TVR: Context and adjacency are having a moment, but a lot of it still feels squishy. How do you translate metadata into something that actually aligns brand messages with programming moments in a repeatable way?
FZ: It really goes back to our original mission: helping consumers find content they want in an environment that’s seamless and engaging. When you’re on our smart TV interfaces, we put content first on the screen—not apps first.
For advertisers, that means their messages can be aligned with content in contextually relevant ways. The advertising you’re exposed to should be seamless and relevant, not disruptive. And that’s only possible when you have rich metadata about the content — genre, themes, mood, audience composition — that allows for intelligent adjacency decisions.
We believe that when the consumer experience is right, advertising performance follows. If viewers are engaged and the ad experience is integrated thoughtfully with content discovery, everyone benefits.
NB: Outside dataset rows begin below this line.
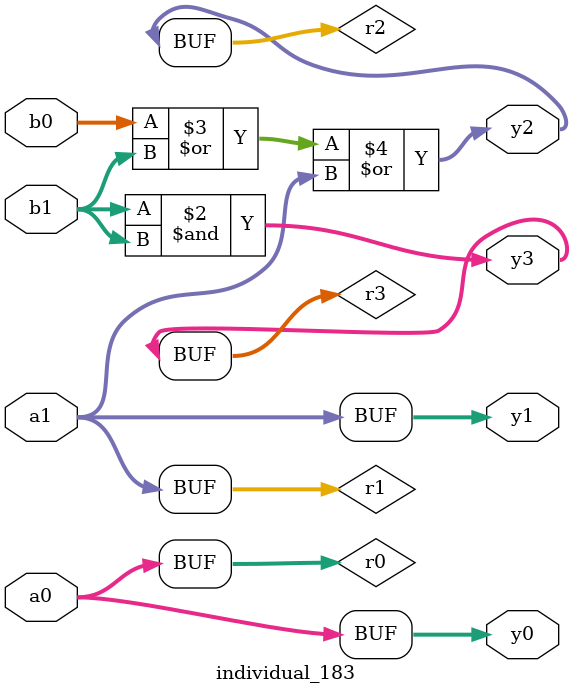
<source format=sv>
module individual_183(input logic [15:0] a1, input logic [15:0] a0, input logic [15:0] b1, input logic [15:0] b0, output logic [15:0] y3, output logic [15:0] y2, output logic [15:0] y1, output logic [15:0] y0);
logic [15:0] r0, r1, r2, r3; 
 always@(*) begin 
	 r0 = a0; r1 = a1; r2 = b0; r3 = b1; 
 	 r3  &=  r3 ;
 	 r2  |=  b1 ;
 	 r2  |=  r1 ;
 	 y3 = r3; y2 = r2; y1 = r1; y0 = r0; 
end
endmodule
</source>
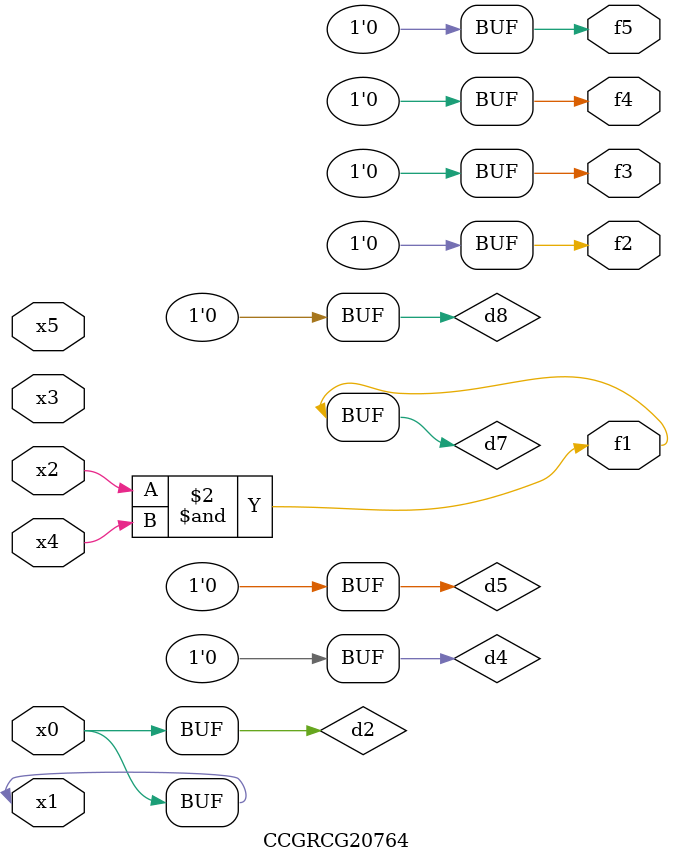
<source format=v>
module CCGRCG20764(
	input x0, x1, x2, x3, x4, x5,
	output f1, f2, f3, f4, f5
);

	wire d1, d2, d3, d4, d5, d6, d7, d8, d9;

	nand (d1, x1);
	buf (d2, x0, x1);
	nand (d3, x2, x4);
	and (d4, d1, d2);
	and (d5, d1, d2);
	nand (d6, d1, d3);
	not (d7, d3);
	xor (d8, d5);
	nor (d9, d5, d6);
	assign f1 = d7;
	assign f2 = d8;
	assign f3 = d8;
	assign f4 = d8;
	assign f5 = d8;
endmodule

</source>
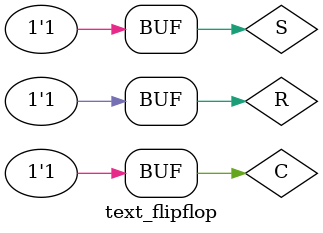
<source format=v>
`timescale 1ns / 1ps


module text_flipflop;

	// Inputs
	reg S;
	reg C;
	reg R;

	// Outputs
	wire Q;
	wire NQ;

	// Instantiate the Unit Under Test (UUT)
	MS_FLIPFLOP uut (
		.S(S), 
		.C(C), 
		.R(R), 
		.Q(Q), 
		.NQ(NQ)
	);

initial begin
	R=1;S=1; #50;
	R=1;S=0; #50;
	R=1;S=1; #50;
	R=0;S=1; #50;
	R=1;S=1; #50;
	R=0;S=0; #50;
	R=1;S=1; #50;	 
end
always begin
	C=0;#20;
	C=1;#20;
end
      
endmodule


</source>
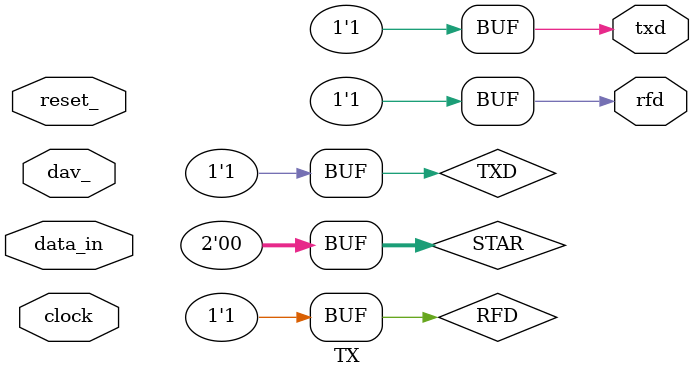
<source format=v>
module TX(
    txd, 
    clock, reset_, 
    data_in, rfd, dav_
);
    output txd;
    input clock, reset_;
    
    parameter N = 8; // message lenght
    parameter K = 1; // T_bit / T_clock. K must be > 1

    input [N-1:0] data_in;
    output rfd;
    input dav_;

    reg RFD; assign rfd = RFD;
    reg TXD; assign txd = TXD;
    
    reg[3:0] COUNT;
    reg[N+1:0] BUFFER;
    reg[1:0] STAR;
    reg[3:0] WAIT;
    localparam S0 = 0, S1 = 1, Wait = 2, S3 = 3;
    localparam marking=1'B1, start_bit=1'B0, stop_bit=1'B1;

    always @(reset_ == 0) #1 begin 
        RFD <= 1; 
        TXD <= marking; 
        STAR <= S0; 
    end
    
    always @(posedge clock) if (reset_ == 1) #3
        casex(STAR)
            S0: begin 
                RFD <= 1; 
                COUNT <= (N + 2); // start_bit + data_in + stop_bit
                TXD <= marking;
                BUFFER <= {stop_bit, data_in, start_bit};
                STAR <= (dav_ == 0) ? S1 : S0; // dav_ == 0 => data received
            end

            S1: begin 
                RFD <= 0; 
                TXD <= BUFFER[0]; // Get first byte to transmit
                BUFFER <= {marking, BUFFER[9:1]}; // Shift the data to the right

                COUNT <= COUNT - 1; 
                WAIT <= K - 1;
                STAR <= Wait; 
            end

            Wait: begin
                WAIT <= WAIT - 1;
                STAR <= (WAIT != 1) ? Wait : 
                        (COUNT == 0) ? S3 : S1;
            end

            S3: begin 
                STAR <= (dav_ == 1) ? S0 : S3; 
            end
        endcase
endmodule
</source>
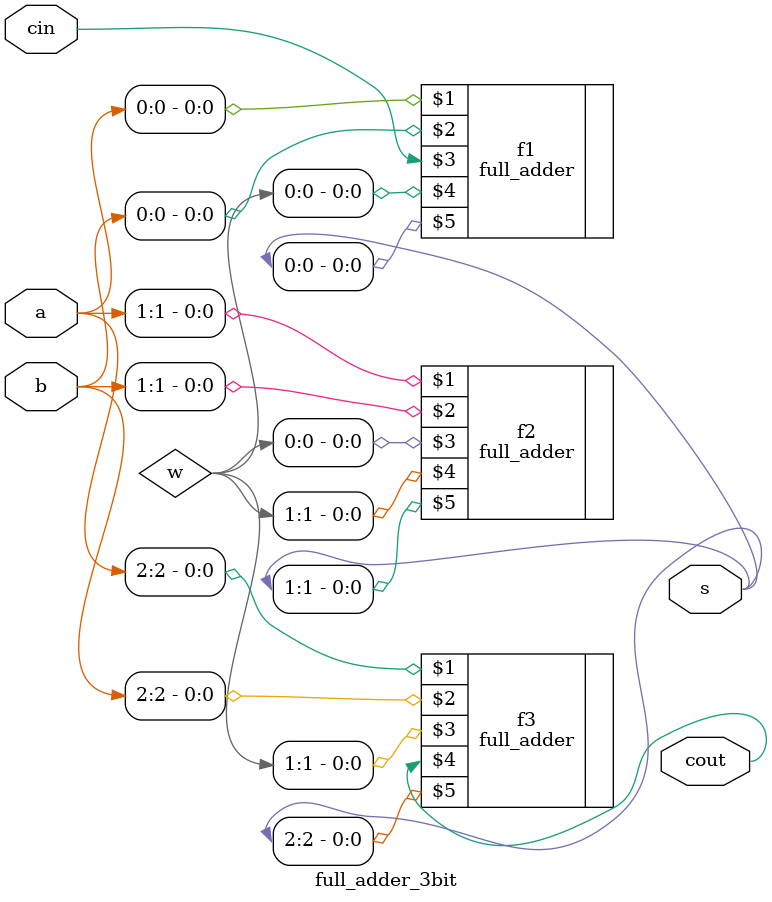
<source format=v>
`timescale 1ns / 1ps
module full_adder_3bit(
    input [2:0] a,
    input [2:0] b,
    input cin,
    output cout,
    output [2:0] s
    );
	wire [1:0]w;
	full_adder f1(a[0],b[0],cin,w[0],s[0]);
	full_adder f2(a[1],b[1],w[0],w[1],s[1]);
	full_adder f3(a[2],b[2],w[1],cout,s[2]);
		


endmodule

</source>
TVR: Where does this go next? If you’re right that metadata is infrastructure, what’s the next frontier that actually changes how advertising works?
FZ: For us, AI is absolutely the next frontier. Machine learning needs consistency — the more noise in your data, the more noise in predictions and outcomes. As the industry automates more of the planning, buying, and optimization processes, the quality of the foundational metadata becomes exponentially more important.
The convergence of linear and streaming continues to accelerate. The ability to identify and measure content consistently across all platforms isn’t just nice to have — it’s essential infrastructure. Companies that get this right will be well positioned to drive the next generation of TV and advertising forward.
TVR: Last one: what’s the clearest proof point that TiVo has successfully made the leap from a consumer brand people associate with DVRs to an infrastructure player the industry actually relies on?
FZ: Honestly? The fact that our aspiration has come to fruition.
We’re well-positioned to shake up the incumbents and enable the industry to advance content measurement. The rapid adoption we’ve seen, the partnerships forming, the recognition that the industry needs options at every layer — it validates the transformation we’ve made from a consumer hardware company to an essential infrastructure provider.
And we’re just getting started. There are significant partnerships still to be announced, new applications for our data as AI evolves, and a growing understanding across the industry that you can’t measure what you can’t properly identify. That’s where TiVo Ads comes in.